:: ENTRIES PROVIDED ::

-.-.-

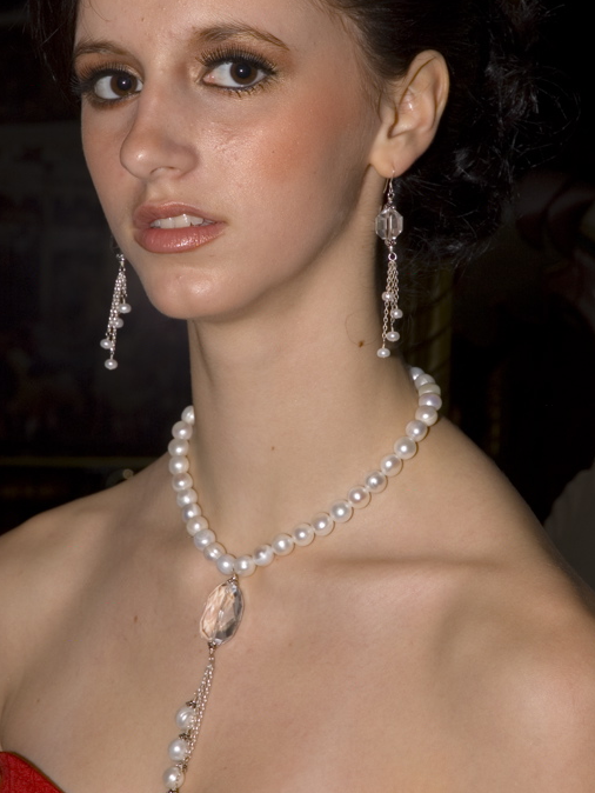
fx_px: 3062
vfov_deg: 14.7
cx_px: 308
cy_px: 278
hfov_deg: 11.1
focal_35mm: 134
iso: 200
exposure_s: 1/200
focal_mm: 65
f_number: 11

-.-.-

:: PROBLEM TO SOLVE ::
Once the line containing "hfov_deg: 11.1" is found, output it and each line after it through the end of the listing above, exactly, with nothing else.

:: ANSWER BELOW ::
hfov_deg: 11.1
focal_35mm: 134
iso: 200
exposure_s: 1/200
focal_mm: 65
f_number: 11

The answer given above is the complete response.